**TEXTO FORNECIDO:**
■ ■ ■

Poisé! Sem cartão os "colegas" não comem ;)

hehehehhe

Patrícia disse...

LOL!!! Desculpa lá G., mas essa tem piada! estúpido que nem uma porta é o que esse teu "colega" é!
Prepotente de merda!
Pois é, estúpidos há-os em todas as profissões, não é??

Cenoura disse...

Vermelho, é o que eu digo... não o cartão mas o tal do livrinho que toda a gente se assuta quando perguntamos por ele.
Num país onde quem tem c* tem medo não é de estranhar que seja preciso 'meter' um requerimento para tudo e nada...

Mishka disse...

Seria de esperar que os colegas se ajudassem mais uns aos outros, não é?! Não consigo compreender a mentalidade dos que vivem pelo "lixo-te antes que tu me lixes a mim e se puder subir às tuas custas melhor". Chamem-me inocente ou ingénua mas não sou capaz! Se fosse até poderia estar melhor de vida mas, com certeza seria areia a mais para o camiãozinho da minha consciência.

■ ■ ■

Registos contidos num conjunto de dados:
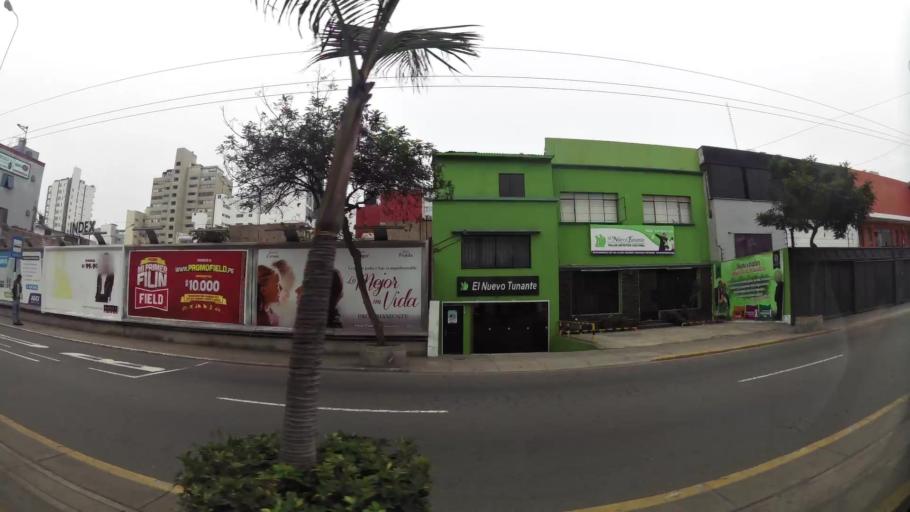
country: PE
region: Lima
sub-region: Lima
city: San Isidro
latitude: -12.1150
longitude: -77.0466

■ ■ ■

Prolonga a troca de comentários sobre o colega prepotente, começando logo a seguir à última frase apresentada.

**RESPOSTA À TAREFA:**
Olha, Loca, resta sacudir a poeira, levantar a cabeça e seguir em frente. A tua atitude foi excelente!
:oD

ana disse...

Bom, OK, eu não devo ter lido isto. Não consigo acreditar numa coisa destas. Olha que fiz a depilação anteontem e mesmo assim, a ler isto, até se me espetaram os poros.

Leonor disse...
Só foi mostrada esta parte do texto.